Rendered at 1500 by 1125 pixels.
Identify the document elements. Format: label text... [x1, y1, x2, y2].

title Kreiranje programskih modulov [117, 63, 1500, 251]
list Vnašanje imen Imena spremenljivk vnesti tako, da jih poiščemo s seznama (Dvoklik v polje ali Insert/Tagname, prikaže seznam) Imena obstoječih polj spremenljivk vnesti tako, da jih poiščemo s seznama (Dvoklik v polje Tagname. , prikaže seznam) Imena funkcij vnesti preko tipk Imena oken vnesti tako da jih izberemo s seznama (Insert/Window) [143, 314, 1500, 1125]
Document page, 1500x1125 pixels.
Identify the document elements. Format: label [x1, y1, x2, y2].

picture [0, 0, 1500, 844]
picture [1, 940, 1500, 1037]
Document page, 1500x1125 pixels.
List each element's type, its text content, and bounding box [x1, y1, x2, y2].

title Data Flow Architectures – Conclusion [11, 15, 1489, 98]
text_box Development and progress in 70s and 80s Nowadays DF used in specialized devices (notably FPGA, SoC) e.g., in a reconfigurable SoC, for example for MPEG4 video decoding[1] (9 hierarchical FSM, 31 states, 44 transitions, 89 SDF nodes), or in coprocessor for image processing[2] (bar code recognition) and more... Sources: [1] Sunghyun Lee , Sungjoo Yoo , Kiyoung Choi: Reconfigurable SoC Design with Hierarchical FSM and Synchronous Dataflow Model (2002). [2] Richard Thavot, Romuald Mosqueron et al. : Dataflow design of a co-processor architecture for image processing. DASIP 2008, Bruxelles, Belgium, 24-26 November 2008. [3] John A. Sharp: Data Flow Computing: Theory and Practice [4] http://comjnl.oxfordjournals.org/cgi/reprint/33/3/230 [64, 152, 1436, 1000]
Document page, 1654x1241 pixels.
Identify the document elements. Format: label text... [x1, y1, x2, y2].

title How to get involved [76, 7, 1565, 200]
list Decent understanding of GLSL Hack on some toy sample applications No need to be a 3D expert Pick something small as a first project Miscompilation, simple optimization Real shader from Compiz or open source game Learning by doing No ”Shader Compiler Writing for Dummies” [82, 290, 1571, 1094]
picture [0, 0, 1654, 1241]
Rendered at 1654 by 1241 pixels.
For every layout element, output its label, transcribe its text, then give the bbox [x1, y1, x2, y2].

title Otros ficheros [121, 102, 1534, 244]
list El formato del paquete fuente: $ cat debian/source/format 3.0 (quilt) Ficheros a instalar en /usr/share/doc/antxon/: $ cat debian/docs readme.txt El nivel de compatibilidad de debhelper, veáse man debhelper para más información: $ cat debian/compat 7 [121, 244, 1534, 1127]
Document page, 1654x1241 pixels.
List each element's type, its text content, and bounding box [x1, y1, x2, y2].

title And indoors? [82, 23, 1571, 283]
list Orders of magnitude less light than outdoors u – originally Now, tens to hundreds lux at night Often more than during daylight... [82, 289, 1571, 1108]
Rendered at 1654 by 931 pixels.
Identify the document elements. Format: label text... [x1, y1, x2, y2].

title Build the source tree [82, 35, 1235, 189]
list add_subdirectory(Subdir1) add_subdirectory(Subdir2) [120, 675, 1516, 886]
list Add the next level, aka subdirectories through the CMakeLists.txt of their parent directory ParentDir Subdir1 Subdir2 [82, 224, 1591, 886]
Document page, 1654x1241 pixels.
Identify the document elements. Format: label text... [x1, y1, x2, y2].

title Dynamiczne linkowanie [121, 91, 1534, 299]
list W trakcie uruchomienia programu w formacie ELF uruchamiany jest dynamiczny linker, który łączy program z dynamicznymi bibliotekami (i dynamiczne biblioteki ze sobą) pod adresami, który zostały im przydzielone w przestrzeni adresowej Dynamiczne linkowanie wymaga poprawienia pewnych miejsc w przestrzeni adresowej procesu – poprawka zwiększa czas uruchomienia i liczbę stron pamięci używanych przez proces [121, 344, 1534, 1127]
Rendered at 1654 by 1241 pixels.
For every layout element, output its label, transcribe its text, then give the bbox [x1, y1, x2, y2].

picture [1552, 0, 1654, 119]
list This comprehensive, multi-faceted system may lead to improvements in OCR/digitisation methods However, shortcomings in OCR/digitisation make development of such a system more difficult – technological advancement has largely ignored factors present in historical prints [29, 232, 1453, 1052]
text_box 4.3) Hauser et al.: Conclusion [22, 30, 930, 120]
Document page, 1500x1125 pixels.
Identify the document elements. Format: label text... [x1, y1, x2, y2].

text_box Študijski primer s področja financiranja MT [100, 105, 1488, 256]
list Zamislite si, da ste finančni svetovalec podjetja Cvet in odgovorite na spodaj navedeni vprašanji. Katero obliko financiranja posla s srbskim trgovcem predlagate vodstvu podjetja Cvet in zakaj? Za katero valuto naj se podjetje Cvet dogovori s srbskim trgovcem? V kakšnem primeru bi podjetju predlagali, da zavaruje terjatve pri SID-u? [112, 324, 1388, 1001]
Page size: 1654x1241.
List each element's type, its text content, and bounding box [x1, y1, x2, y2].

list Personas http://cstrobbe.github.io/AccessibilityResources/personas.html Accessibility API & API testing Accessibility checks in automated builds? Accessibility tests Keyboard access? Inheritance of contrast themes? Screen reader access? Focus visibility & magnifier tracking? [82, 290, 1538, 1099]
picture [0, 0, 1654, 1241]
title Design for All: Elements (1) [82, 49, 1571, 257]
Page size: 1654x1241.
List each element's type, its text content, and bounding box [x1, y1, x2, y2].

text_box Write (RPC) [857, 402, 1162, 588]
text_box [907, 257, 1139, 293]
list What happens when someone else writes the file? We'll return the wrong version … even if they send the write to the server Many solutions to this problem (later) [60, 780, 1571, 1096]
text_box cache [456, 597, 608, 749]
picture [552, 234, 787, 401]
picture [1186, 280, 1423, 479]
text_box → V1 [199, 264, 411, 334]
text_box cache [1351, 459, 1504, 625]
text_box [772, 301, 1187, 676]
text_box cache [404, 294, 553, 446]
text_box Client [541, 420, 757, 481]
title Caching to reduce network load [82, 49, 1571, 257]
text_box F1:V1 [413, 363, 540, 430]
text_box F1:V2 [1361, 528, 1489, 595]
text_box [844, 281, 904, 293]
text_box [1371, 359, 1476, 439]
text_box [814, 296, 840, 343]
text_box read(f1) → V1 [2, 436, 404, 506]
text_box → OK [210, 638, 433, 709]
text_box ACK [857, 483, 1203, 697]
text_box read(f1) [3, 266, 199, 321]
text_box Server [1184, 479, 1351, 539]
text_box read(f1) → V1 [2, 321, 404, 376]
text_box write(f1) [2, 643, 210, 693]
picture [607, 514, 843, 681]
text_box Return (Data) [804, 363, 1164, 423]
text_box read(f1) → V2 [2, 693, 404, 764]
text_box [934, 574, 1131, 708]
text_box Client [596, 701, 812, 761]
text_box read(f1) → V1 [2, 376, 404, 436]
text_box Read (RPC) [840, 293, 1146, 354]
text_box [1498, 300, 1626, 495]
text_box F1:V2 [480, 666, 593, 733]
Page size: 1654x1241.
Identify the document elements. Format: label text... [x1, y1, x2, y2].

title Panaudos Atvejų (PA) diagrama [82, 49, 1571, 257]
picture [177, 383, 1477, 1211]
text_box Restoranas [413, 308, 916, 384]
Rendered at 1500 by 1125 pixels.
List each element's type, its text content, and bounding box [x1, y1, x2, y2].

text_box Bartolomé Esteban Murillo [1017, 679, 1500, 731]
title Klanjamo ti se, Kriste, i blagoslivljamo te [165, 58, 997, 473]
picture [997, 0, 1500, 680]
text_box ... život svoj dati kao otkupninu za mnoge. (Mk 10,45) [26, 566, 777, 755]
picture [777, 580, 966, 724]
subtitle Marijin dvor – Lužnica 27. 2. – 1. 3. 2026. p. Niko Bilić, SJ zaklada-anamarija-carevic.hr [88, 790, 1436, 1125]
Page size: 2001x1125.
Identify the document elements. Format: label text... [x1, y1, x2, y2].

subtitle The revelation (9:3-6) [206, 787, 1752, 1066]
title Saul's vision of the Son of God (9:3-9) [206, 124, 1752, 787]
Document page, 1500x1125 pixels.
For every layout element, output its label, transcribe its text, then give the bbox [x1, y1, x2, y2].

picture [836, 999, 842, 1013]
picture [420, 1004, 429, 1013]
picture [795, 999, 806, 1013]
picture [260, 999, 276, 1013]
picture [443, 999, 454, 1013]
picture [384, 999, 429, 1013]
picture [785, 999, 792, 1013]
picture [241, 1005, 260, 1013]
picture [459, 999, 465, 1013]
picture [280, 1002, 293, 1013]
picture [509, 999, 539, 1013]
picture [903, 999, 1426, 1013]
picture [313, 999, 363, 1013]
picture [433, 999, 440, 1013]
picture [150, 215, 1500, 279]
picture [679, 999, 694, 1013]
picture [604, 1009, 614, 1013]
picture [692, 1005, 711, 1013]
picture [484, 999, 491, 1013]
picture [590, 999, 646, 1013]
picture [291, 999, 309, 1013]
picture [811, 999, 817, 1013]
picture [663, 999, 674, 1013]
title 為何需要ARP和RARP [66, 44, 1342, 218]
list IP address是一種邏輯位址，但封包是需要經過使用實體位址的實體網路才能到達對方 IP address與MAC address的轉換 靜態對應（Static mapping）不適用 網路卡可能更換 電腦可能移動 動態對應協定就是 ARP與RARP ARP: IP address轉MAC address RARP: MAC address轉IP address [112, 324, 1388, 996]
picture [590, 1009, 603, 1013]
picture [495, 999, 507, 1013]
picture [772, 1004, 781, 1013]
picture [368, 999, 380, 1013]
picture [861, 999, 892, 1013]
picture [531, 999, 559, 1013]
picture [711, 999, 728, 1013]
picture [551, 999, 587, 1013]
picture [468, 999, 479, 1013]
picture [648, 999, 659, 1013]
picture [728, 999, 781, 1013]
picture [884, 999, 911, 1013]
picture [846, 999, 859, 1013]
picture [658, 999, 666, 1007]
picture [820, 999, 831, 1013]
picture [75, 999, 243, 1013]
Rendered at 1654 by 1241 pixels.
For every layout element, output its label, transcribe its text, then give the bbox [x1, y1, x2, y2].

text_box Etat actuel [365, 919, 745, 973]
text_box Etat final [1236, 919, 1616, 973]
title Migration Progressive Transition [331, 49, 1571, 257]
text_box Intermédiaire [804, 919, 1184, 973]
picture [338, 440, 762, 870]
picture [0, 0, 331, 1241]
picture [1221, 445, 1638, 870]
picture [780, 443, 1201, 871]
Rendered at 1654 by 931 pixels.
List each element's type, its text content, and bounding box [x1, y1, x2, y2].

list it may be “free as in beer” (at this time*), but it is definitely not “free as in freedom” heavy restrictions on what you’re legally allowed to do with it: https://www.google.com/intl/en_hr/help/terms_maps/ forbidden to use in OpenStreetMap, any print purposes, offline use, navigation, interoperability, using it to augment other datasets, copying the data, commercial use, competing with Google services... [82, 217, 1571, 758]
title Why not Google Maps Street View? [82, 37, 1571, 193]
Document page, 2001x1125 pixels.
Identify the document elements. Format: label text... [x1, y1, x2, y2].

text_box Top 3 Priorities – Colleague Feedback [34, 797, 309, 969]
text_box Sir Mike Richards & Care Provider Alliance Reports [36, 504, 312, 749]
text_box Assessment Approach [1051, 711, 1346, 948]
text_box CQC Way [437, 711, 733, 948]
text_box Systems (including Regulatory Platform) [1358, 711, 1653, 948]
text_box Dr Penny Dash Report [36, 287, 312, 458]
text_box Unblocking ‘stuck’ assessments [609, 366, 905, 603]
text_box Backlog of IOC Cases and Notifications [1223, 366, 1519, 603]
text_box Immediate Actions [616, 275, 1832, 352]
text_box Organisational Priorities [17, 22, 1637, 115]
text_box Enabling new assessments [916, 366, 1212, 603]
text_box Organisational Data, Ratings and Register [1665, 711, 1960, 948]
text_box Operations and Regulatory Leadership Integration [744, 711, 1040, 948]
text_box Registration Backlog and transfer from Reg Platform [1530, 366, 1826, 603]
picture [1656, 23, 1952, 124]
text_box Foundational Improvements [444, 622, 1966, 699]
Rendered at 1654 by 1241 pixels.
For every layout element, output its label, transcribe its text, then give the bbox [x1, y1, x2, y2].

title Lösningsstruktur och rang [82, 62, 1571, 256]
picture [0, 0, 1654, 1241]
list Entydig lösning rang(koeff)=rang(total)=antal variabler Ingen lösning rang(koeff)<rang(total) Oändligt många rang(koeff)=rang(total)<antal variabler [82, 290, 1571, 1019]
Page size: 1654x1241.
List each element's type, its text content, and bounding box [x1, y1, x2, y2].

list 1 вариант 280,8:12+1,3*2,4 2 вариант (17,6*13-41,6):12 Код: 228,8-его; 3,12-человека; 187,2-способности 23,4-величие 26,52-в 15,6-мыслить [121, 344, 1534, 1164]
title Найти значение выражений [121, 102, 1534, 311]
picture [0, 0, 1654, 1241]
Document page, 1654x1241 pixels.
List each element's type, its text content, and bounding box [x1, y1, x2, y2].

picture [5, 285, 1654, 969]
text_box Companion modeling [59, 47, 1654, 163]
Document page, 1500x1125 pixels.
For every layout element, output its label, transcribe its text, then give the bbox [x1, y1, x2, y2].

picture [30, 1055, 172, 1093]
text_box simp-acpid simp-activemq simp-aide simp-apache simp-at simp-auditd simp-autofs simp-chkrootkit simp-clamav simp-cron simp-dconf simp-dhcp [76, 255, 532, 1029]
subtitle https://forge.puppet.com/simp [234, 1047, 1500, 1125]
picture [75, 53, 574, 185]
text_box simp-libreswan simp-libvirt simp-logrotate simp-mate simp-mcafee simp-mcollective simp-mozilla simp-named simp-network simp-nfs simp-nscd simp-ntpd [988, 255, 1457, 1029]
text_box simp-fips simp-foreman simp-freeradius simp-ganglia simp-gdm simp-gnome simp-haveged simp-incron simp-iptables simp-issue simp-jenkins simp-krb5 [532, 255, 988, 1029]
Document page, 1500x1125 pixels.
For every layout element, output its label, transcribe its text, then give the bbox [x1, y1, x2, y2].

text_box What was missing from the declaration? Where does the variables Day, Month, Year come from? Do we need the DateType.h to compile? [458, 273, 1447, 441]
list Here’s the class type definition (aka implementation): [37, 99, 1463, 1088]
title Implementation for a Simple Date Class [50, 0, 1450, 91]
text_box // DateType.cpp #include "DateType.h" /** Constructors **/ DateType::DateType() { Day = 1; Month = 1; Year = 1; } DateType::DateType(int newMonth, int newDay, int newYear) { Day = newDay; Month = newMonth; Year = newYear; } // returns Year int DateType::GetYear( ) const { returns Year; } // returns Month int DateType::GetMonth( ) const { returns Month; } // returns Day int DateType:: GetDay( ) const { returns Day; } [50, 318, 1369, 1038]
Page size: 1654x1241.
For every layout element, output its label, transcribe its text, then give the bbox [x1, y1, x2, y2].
++++++++
• _Task statement_:
Can you lay out the items as a numbered list, from the first line through the line containing "text_box Development and", both included, skipping blank lines?

• _Correct output_:
1. Rendered at 1500 by 1125 pixels.
2. Identify the document elements. Format: label text... [x1, y1, x2, y2].
3. title Kreiranje programskih modulov [117, 63, 1500, 251]
4. list Vnašanje imen Imena spremenljivk vnesti tako, da jih poiščemo s seznama (Dvoklik v polje ali Insert/Tagname, prikaže seznam) Imena obstoječih polj spremenljivk vnesti tako, da jih poiščemo s seznama (Dvoklik v polje Tagname. , prikaže seznam) Imena funkcij vnesti preko tipk Imena oken vnesti tako da jih izberemo s seznama (Insert/Window) [143, 314, 1500, 1125]
5. Document page, 1500x1125 pixels.
6. Identify the document elements. Format: label [x1, y1, x2, y2].
7. picture [0, 0, 1500, 844]
8. picture [1, 940, 1500, 1037]
9. Document page, 1500x1125 pixels.
10. List each element's type, its text content, and bounding box [x1, y1, x2, y2].
11. title Data Flow Architectures – Conclusion [11, 15, 1489, 98]
12. text_box Development and progress in 70s and 80s Nowadays DF used in specialized devices (notably FPGA, SoC) e.g., in a reconfigurable SoC, for example for MPEG4 video decoding[1] (9 hierarchical FSM, 31 states, 44 transitions, 89 SDF nodes), or in coprocessor for image processing[2] (bar code recognition) and more... Sources: [1] Sunghyun Lee , Sungjoo Yoo , Kiyoung Choi: Reconfigurable SoC Design with Hierarchical FSM and Synchronous Dataflow Model (2002). [2] Richard Thavot, Romuald Mosqueron et al. : Dataflow design of a co-processor architecture for image processing. DASIP 2008, Bruxelles, Belgium, 24-26 November 2008. [3] John A. Sharp: Data Flow Computing: Theory and Practice [4] http://comjnl.oxfordjournals.org/cgi/reprint/33/3/230 [64, 152, 1436, 1000]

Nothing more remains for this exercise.